» **Opdrachten**:
(a) Geef bij elk van de volgende beweringen met ja of nee aan of ze overeenkomt met de leestekst, en citeer de woorden uit de tekst die de doorslag geven. (i) Aan het monument ging vijf jaar voorbereidend werk vooraf. (ii) Nieuwe informatie komt zonder controle op de site. (iii) Karin Hofmeester is de historicus die de motor achter het project is.
(b) Schrijf het deel van de leestekst over dat begint bij "Een interactief monument" en doorloopt tot en met "monument te bezoeken.". Vervang daarin "historicus" door "geschiedkundige".
(c) Welk instituut helpt volgens de leestekst bij de digitale verwerking van de gegevens?

» **Leestekst**:
::::::::

Aan vijf jaar voorbereidend werk kwam op 27 april een einde. Het Digitaal Monument van de Joodse Gemeenschap in Nederland werd gepresenteerd aan de buitenwereld. Een monument dat echter nog lang niet klaar is, want de hoop is dat velen nog informatie zullen toevoegen over al die vooroorlogse joodse Nederlanders van wie nog weinig of niets bekend is.
Een interactief monument dus, waar onherroepelijk ook fouten op staan. Maar alle nieuwe informatie die wordt aangeboden, zal eerst worden gecontroleerd. Dé motor achter het project was en is de historicus Ies Lipschits, die tot twee dagen voor de lancering van de site in cyberspace nog aan persoonsbeschrijvingen werkt. Voor de digitale verwerking van de gegevens wordt hij bijgestaan door het Internationaal Instituut voor Sociale Geschiedenis, met name door de projectleider Karin Hofmeester, die de aanwezigen aan het eind van de presentatie laat zien welke ingangen de site allemaal biedt om het monument te bezoeken.

::::::::

» **Gegeven records**:
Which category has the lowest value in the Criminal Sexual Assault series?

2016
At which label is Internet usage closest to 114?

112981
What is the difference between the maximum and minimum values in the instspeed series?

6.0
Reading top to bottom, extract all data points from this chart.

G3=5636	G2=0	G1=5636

::::::::

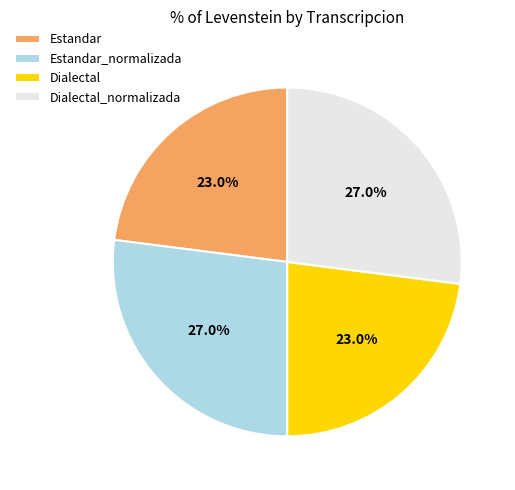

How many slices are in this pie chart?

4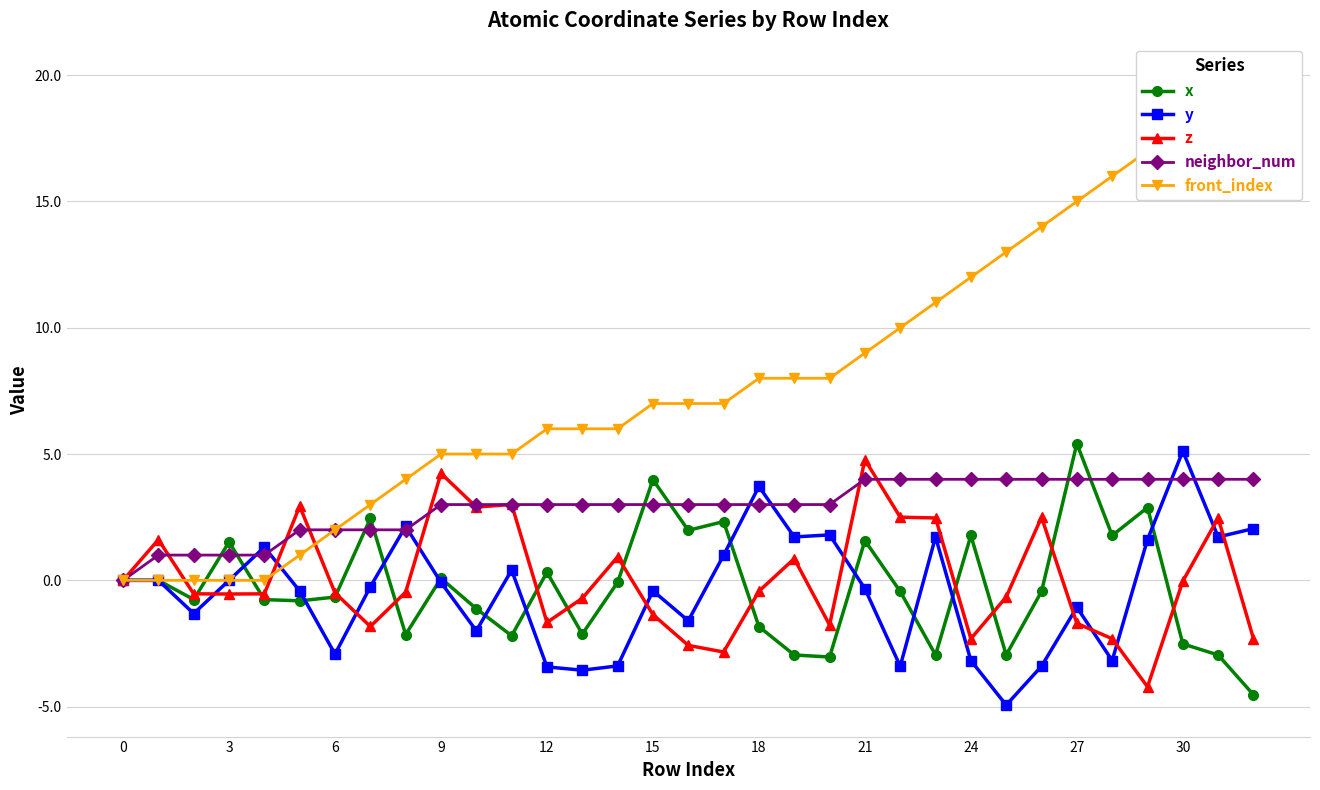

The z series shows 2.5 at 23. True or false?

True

::::::::

» **Antwoorden**:
(a)
(i) Ja: "Aan vijf jaar voorbereidend werk kwam op 27 april een einde."
(ii) Nee: "Maar alle nieuwe informatie die wordt aangeboden, zal eerst worden gecontroleerd."
(iii) Nee: "Dé motor achter het project was en is de historicus Ies Lipschits"

(b)
Een interactief monument dus, waar onherroepelijk ook fouten op staan. Maar alle nieuwe informatie die wordt aangeboden, zal eerst worden gecontroleerd. Dé motor achter het project was en is de geschiedkundige Ies Lipschits, die tot twee dagen voor de lancering van de site in cyberspace nog aan persoonsbeschrijvingen werkt. Voor de digitale verwerking van de gegevens wordt hij bijgestaan door het Internationaal Instituut voor Sociale Geschiedenis, met name door de projectleider Karin Hofmeester, die de aanwezigen aan het eind van de presentatie laat zien welke ingangen de site allemaal biedt om het monument te bezoeken.

(c) Het Internationaal Instituut voor Sociale Geschiedenis.